# Entries provided
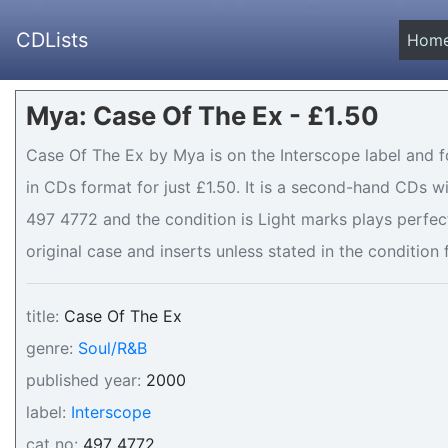
CDLists
Hom
Mya: Case Of The Ex - £1.50
Case Of The Ex by Mya is on the Interscope label and f
in CDs format for just £1.50. It is a second-hand CDs 
497 4772 and the condition is Light marks plays perfect
original case and inserts unless stated in the condition 
title:
Case Of The Ex
genre:
Soul/R&B
published year:
2000
label:
Interscope
cat no:
497 4772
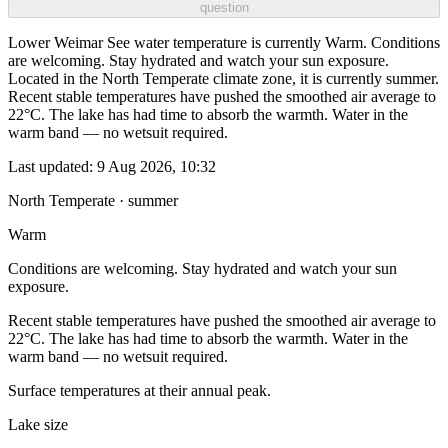
question
Lower Weimar See water temperature is currently Warm. Conditions
are welcoming. Stay hydrated and watch your sun exposure.
Located in the North Temperate climate zone, it is currently summer.
Recent stable temperatures have pushed the smoothed air average to
22°C. The lake has had time to absorb the warmth. Water in the
warm band — no wetsuit required.
Last updated:
9 Aug 2026, 10:32
North Temperate · summer
Warm
Conditions are welcoming. Stay hydrated and watch your sun
exposure.
Recent stable temperatures have pushed the smoothed air average to
22°C. The lake has had time to absorb the warmth. Water in the
warm band — no wetsuit required.
Surface temperatures at their annual peak.
Lake size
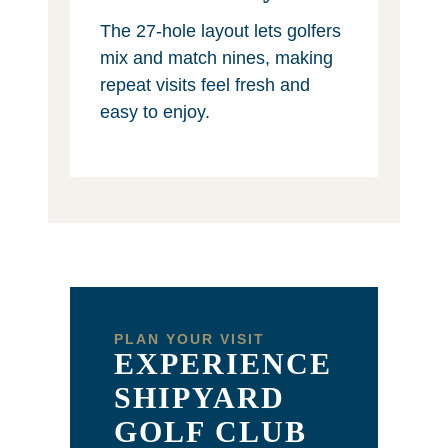
The 27-hole layout lets golfers
mix and match nines, making
repeat visits feel fresh and
easy to enjoy.
PLAN YOUR VISIT
EXPERIENCE
SHIPYARD
GOLF CLUB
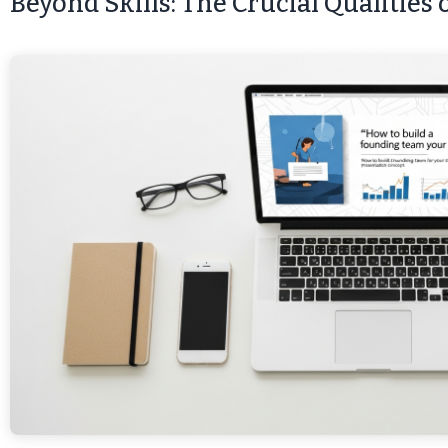
Beyond Skills: The Crucial Qualities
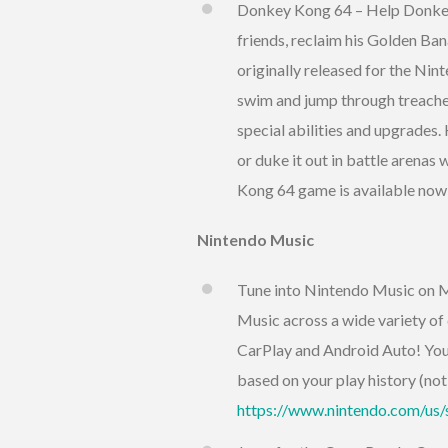
Donkey Kong 64 – Help Donkey 
friends, reclaim his Golden Ban
originally released for the Nin
swim and jump through treacher
special abilities and upgrades.
or duke it out in battle arenas 
Kong 64 game is available now
Nintendo Music
Tune into Nintendo Music on M
Music across a wide variety of
CarPlay and Android Auto! You 
based on your play history (not 
https://www.nintendo.com/us/s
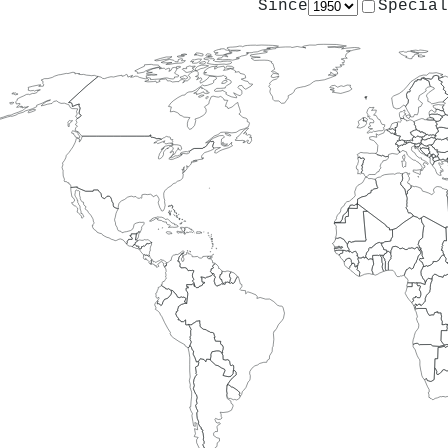
Since
Special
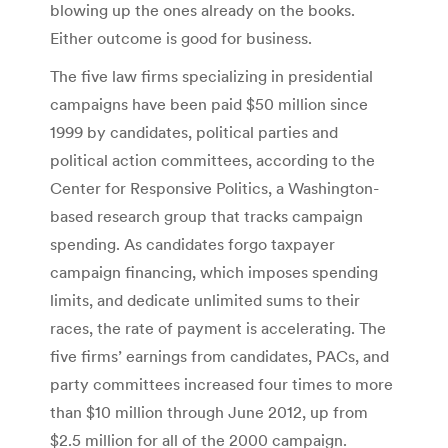
blowing up the ones already on the books.
Either outcome is good for business.
The five law firms specializing in presidential
campaigns have been paid $50 million since
1999 by candidates, political parties and
political action committees, according to the
Center for Responsive Politics, a Washington-
based research group that tracks campaign
spending. As candidates forgo taxpayer
campaign financing, which imposes spending
limits, and dedicate unlimited sums to their
races, the rate of payment is accelerating. The
five firms’ earnings from candidates, PACs, and
party committees increased four times to more
than $10 million through June 2012, up from
$2.5 million for all of the 2000 campaign.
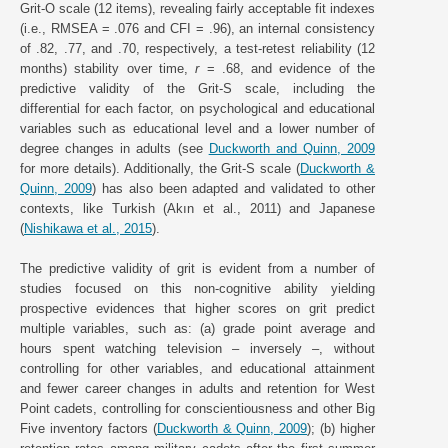
Grit-O scale (12 items), revealing fairly acceptable fit indexes
(i.e., RMSEA = .076 and CFI = .96), an internal consistency
of .82, .77, and .70, respectively, a test-retest reliability (12
months) stability over time,
r
= .68, and evidence of the
predictive validity of the Grit-S scale, including the
differential for each factor, on psychological and educational
variables such as educational level and a lower number of
degree changes in adults (see
Duckworth and Quinn, 2009
for more details). Additionally, the Grit-S scale (
Duckworth &
Quinn, 2009
) has also been adapted and validated to other
contexts, like Turkish (Akın et al., 2011) and Japanese
(
Nishikawa et al., 2015
).
The predictive validity of grit is evident from a number of
studies focused on this non-cognitive ability yielding
prospective evidences that higher scores on grit predict
multiple variables, such as: (a) grade point average and
hours spent watching television – inversely –, without
controlling for other variables, and educational attainment
and fewer career changes in adults and retention for West
Point cadets, controlling for conscientiousness and other Big
Five inventory factors (
Duckworth & Quinn, 2009
); (b) higher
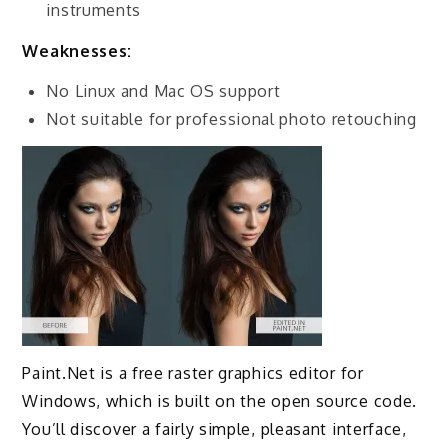
instruments
Weaknesses:
No Linux and Mac OS support
Not suitable for professional photo retouching
Paint.Net is a free raster graphics editor for
Windows, which is built on the open source code.
You’ll discover a fairly simple, pleasant interface,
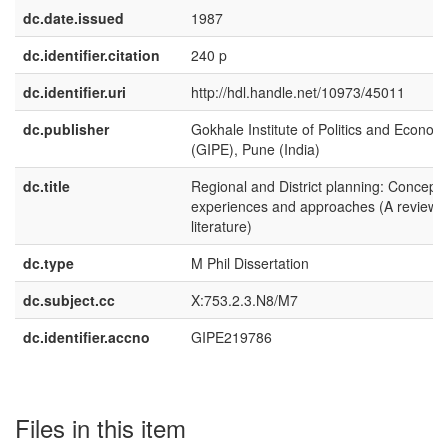
dc.date.issued
1987
dc.identifier.citation
240 p
dc.identifier.uri
http://hdl.handle.net/10973/45011
dc.publisher
Gokhale Institute of Politics and Econom
(GIPE), Pune (India)
dc.title
Regional and District planning: Concepts
experiences and approaches (A review o
literature)
dc.type
M Phil Dissertation
dc.subject.cc
X:753.2.3.N8/M7
dc.identifier.accno
GIPE219786
Files in this item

# What needs to be done
Look above for the line with "variables such as" and the line with "controlling for other", and reproduce exactly those two lines plus every line between, nothing more.

# Task result
variables such as educational level and a lower number of
degree changes in adults (see
Duckworth and Quinn, 2009
for more details). Additionally, the Grit-S scale (
Duckworth &
Quinn, 2009
) has also been adapted and validated to other
contexts, like Turkish (Akın et al., 2011) and Japanese
(
Nishikawa et al., 2015
).
The predictive validity of grit is evident from a number of
studies focused on this non-cognitive ability yielding
prospective evidences that higher scores on grit predict
multiple variables, such as: (a) grade point average and
hours spent watching television – inversely –, without
controlling for other variables, and educational attainment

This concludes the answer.